▶ [DOCUMENT SEGMENT]

☆ ☆ ☆

Defaultdict and speed

bearophileHUGS

This post sums some things I have written in another Python newsgroup.
More than 40% of the times I use defaultdict like this, to count
things:

>>from collections import defaultdict as DD
s = "abracadabra"
d = DD(int)
for c in s: d[c] += 1

....

>>d

defaultdict(<type 'int'>, {'a': 5, 'r': 2, 'b': 2, 'c': 1, 'd': 1})

But I have seen that if keys are quite sparse, and int() becomes called
too much often, then code like this is faster:

>>d = {}
for c in s:

.... if c in d: d[c] += 1
.... else: d[c] = 1
....

>>d

{'a': 5, 'r': 2, 'b': 2, 'c': 1, 'd': 1}

So to improve the speed for such special but common situation, the
defaultdict can manage the case with default_factory=int in a different
and faster way.

Bye,
bearophile

Nov 3 '06 #1

Subscribe Post Reply

4131

Klaas

be************@lycos.com wrote:

This post sums some things I have written in another Python newsgroup.
More than 40% of the times I use defaultdict like this, to count
things:

>from collections import defaultdict as DD
s = "abracadabra"
d = DD(int)
for c in s: d[c] += 1

...

>d

defaultdict(<type 'int'>, {'a': 5, 'r': 2, 'b': 2, 'c': 1, 'd': 1})

But I have seen that if keys are quite sparse, and int() becomes called
too much often, then code like this is faster:

>d = {}
for c in s:

... if c in d: d[c] += 1
... else: d[c] = 1
...

>d

{'a': 5, 'r': 2, 'b': 2, 'c': 1, 'd': 1}

So to improve the speed for such special but common situation, the
defaultdict can manage the case with default_factory=int in a different
and faster way.

☆ ☆ ☆

▶ [WORK REQUEST A]
Put each line of the chart records below into a Markdown table with columns Row and Line, numbering the rows and skipping blank lines. Omit the pictures.

☆ ☆ ☆

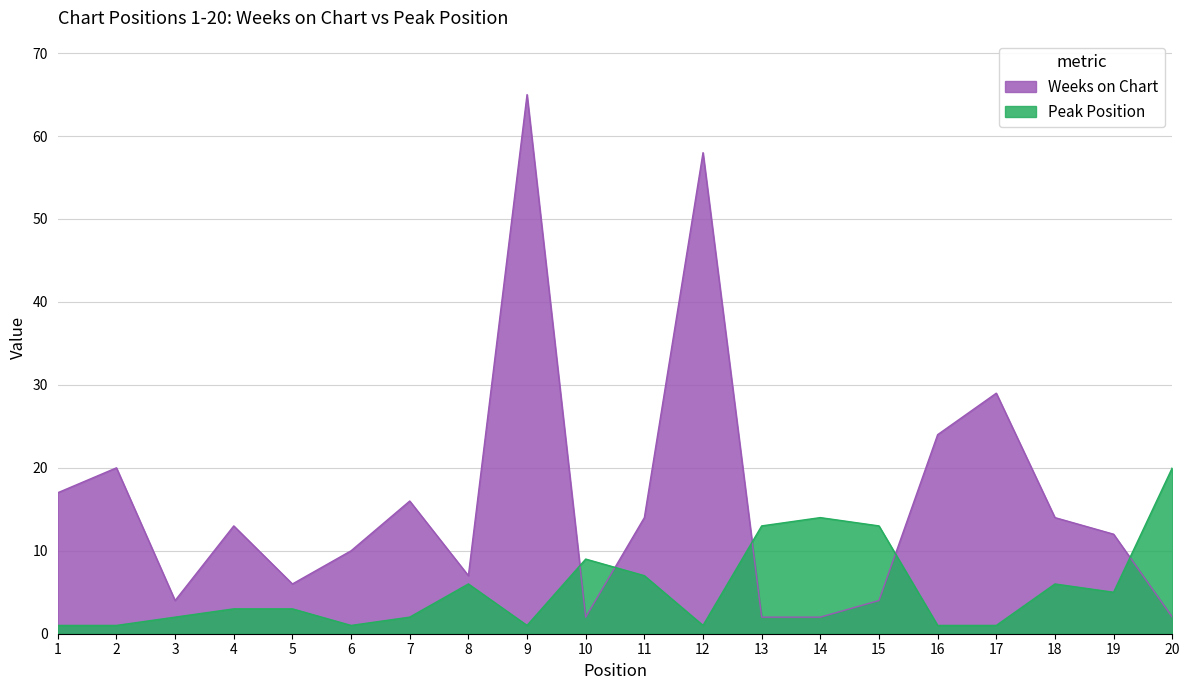

What is the value of the Weeks on Chart point at the 8th from the left?

7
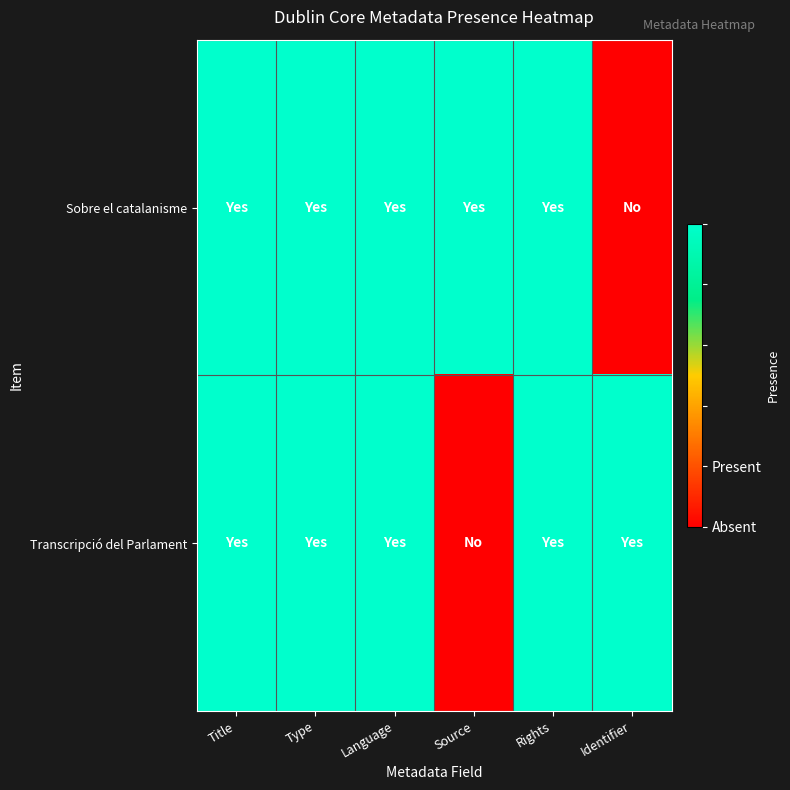

Reading right to left, what are all the values shown in this chart?

Sobre el catalanisme: Identifier=0	Rights=1	Source=1	Language=1	Type=1	Title=1
Transcripció del Parlament: Identifier=1	Rights=1	Source=0	Language=1	Type=1	Title=1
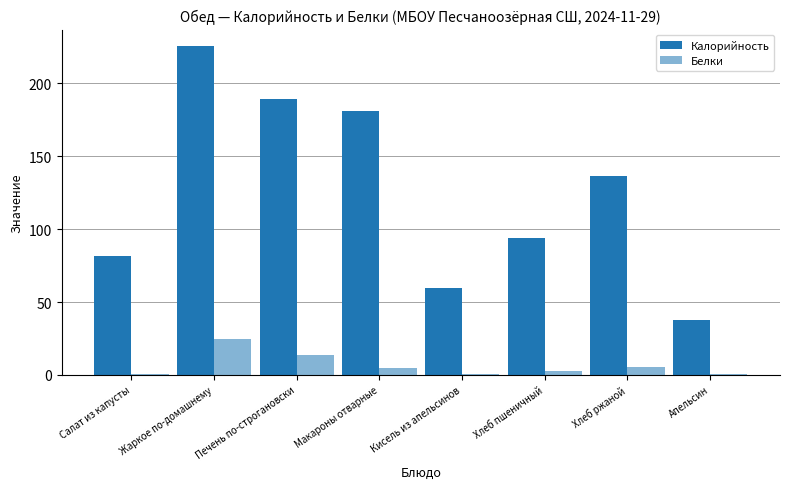

Are the bars grouped side by side (vs. stacked)?

Yes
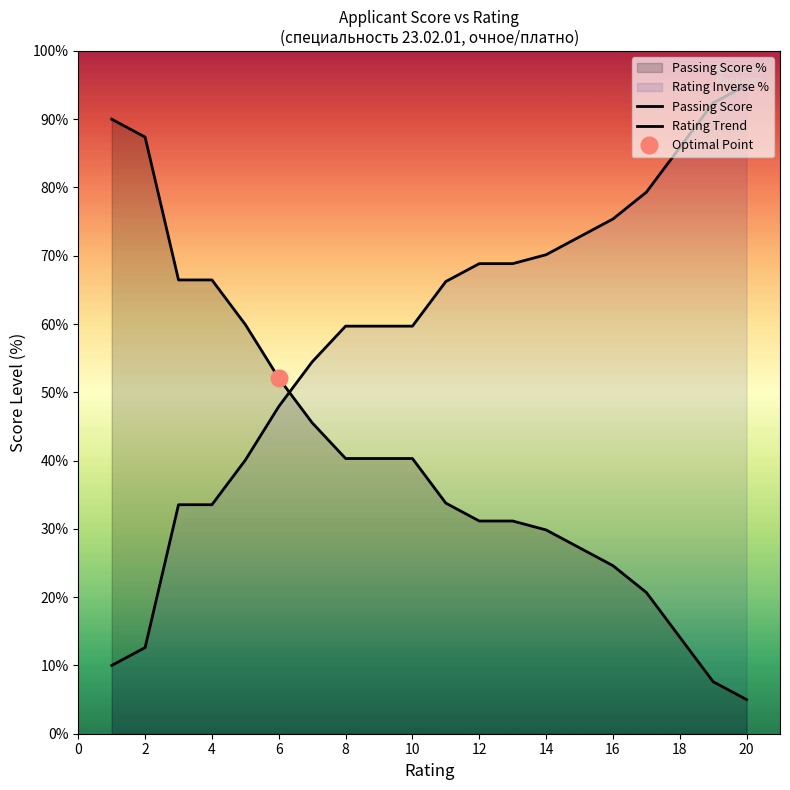

At how many categories does at least one series exceed 17?

20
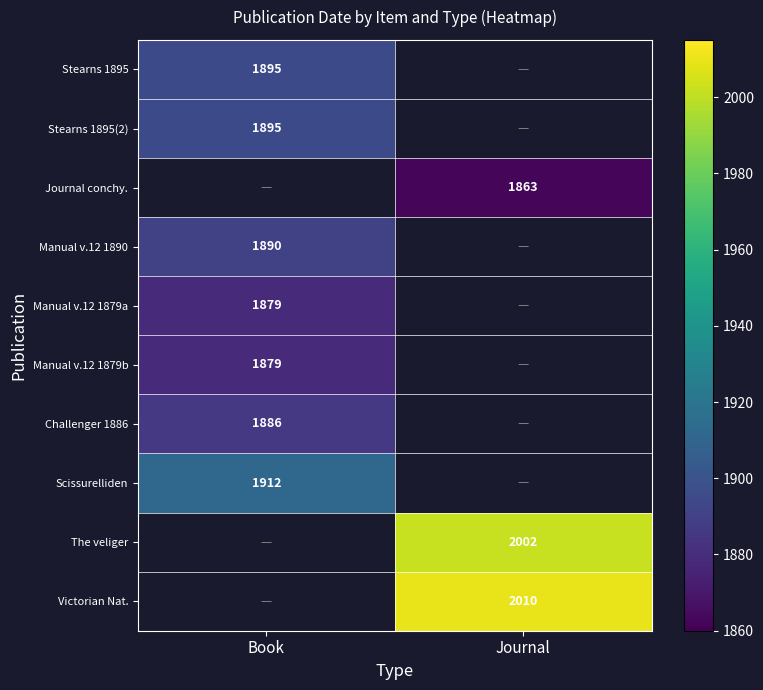

The Manual v.12 1890 series shows 1890 at Book. True or false?

True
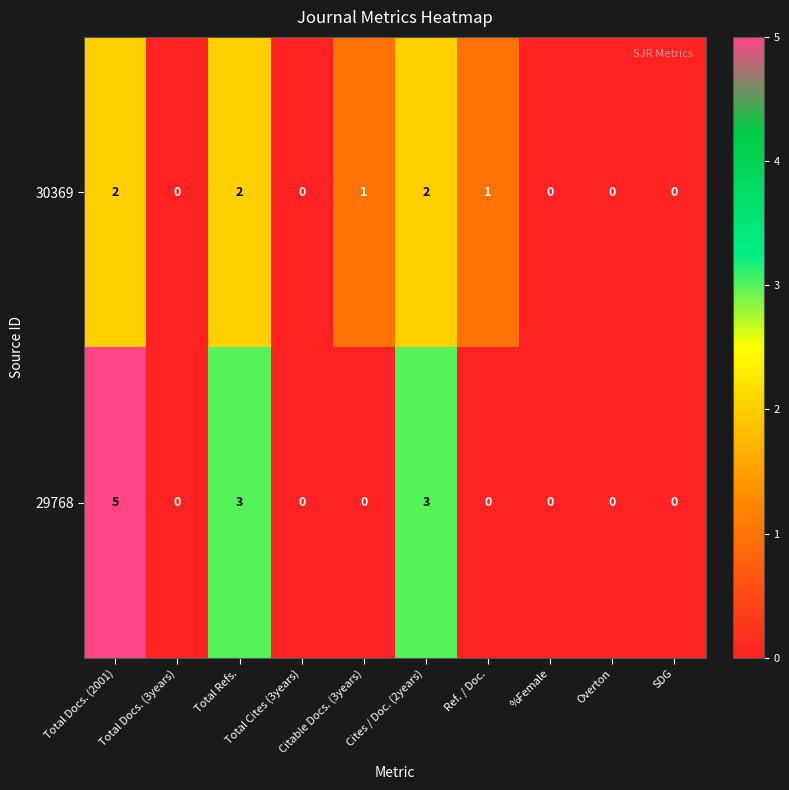

What is the maximum value for 29768?

5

☆ ☆ ☆

▶ [WORK REQUEST B]
Transcribe the entire forum thread on defaultdict speed word for word.

▶ [ANSWER SPACE A]
| Row | Line |
|---|---|
| 1 | What is the value of the Weeks on Chart point at the 8th from the left? |
| 2 | 7 |
| 3 | Reading right to left, what are all the values shown in this chart? |
| 4 | Sobre el catalanisme: Identifier=0	Rights=1	Source=1	Language=1	Type=1	Title=1 |
| 5 | Transcripció del Parlament: Identifier=1	Rights=1	Source=0	Language=1	Type=1	Title=1 |
| 6 | Are the bars grouped side by side (vs. stacked)? |
| 7 | Yes |
| 8 | At how many categories does at least one series exceed 17? |
| 9 | 20 |
| 10 | The Manual v.12 1890 series shows 1890 at Book. True or false? |
| 11 | True |
| 12 | What is the maximum value for 29768? |
| 13 | 5 |

▶ [ANSWER SPACE B]
Defaultdict and speed

bearophileHUGS

This post sums some things I have written in another Python newsgroup.
More than 40% of the times I use defaultdict like this, to count
things:

>>from collections import defaultdict as DD
s = "abracadabra"
d = DD(int)
for c in s: d[c] += 1

....

>>d

defaultdict(<type 'int'>, {'a': 5, 'r': 2, 'b': 2, 'c': 1, 'd': 1})

But I have seen that if keys are quite sparse, and int() becomes called
too much often, then code like this is faster:

>>d = {}
for c in s:

.... if c in d: d[c] += 1
.... else: d[c] = 1
....

>>d

{'a': 5, 'r': 2, 'b': 2, 'c': 1, 'd': 1}

So to improve the speed for such special but common situation, the
defaultdict can manage the case with default_factory=int in a different
and faster way.

Bye,
bearophile

Nov 3 '06 #1

Subscribe Post Reply

4131

Klaas

be************@lycos.com wrote:

This post sums some things I have written in another Python newsgroup.
More than 40% of the times I use defaultdict like this, to count
things:

>from collections import defaultdict as DD
s = "abracadabra"
d = DD(int)
for c in s: d[c] += 1

...

>d

defaultdict(<type 'int'>, {'a': 5, 'r': 2, 'b': 2, 'c': 1, 'd': 1})

But I have seen that if keys are quite sparse, and int() becomes called
too much often, then code like this is faster:

>d = {}
for c in s:

... if c in d: d[c] += 1
... else: d[c] = 1
...

>d

{'a': 5, 'r': 2, 'b': 2, 'c': 1, 'd': 1}

So to improve the speed for such special but common situation, the
defaultdict can manage the case with default_factory=int in a different
and faster way.